■ The problem: Please extract from the items below every line that contains the string "Seefeld", and copy each one in full. Case counts.

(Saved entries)
══════

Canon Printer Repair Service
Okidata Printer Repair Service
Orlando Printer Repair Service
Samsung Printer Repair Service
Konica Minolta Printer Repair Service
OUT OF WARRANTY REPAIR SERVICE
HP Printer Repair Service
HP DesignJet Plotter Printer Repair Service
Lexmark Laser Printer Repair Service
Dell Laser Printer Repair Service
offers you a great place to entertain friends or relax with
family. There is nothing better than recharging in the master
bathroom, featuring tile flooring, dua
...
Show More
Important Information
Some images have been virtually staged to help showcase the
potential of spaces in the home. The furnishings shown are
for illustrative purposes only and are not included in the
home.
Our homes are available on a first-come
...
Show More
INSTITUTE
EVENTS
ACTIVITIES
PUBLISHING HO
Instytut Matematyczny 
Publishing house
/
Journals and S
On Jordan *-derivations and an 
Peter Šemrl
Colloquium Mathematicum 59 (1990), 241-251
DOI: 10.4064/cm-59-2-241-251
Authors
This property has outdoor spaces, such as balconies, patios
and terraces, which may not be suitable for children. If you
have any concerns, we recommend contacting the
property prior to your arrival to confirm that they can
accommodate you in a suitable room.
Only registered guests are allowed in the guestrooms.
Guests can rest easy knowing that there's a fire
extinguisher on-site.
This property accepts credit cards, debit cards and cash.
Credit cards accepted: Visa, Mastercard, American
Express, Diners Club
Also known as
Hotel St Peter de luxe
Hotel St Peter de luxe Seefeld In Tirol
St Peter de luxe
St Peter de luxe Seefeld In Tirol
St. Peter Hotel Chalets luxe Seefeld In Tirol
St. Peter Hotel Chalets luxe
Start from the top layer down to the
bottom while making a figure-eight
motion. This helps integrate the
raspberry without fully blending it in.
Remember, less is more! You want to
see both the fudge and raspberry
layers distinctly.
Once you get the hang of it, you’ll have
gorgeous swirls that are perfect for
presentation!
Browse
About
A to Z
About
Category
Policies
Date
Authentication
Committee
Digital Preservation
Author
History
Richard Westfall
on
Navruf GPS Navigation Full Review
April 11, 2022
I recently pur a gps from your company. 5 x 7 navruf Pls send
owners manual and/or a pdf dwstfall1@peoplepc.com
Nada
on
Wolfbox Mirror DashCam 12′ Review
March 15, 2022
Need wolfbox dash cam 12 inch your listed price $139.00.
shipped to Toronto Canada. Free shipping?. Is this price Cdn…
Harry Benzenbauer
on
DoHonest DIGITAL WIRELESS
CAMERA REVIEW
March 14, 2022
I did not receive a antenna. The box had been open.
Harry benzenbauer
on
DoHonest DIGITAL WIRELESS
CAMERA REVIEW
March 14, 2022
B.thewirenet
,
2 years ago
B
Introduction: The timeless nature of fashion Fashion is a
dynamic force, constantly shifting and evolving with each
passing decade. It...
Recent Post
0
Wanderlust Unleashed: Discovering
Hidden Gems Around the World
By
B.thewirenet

══════

■ Task result:
Hotel St Peter de luxe Seefeld In Tirol
St Peter de luxe Seefeld In Tirol
St. Peter Hotel Chalets luxe Seefeld In Tirol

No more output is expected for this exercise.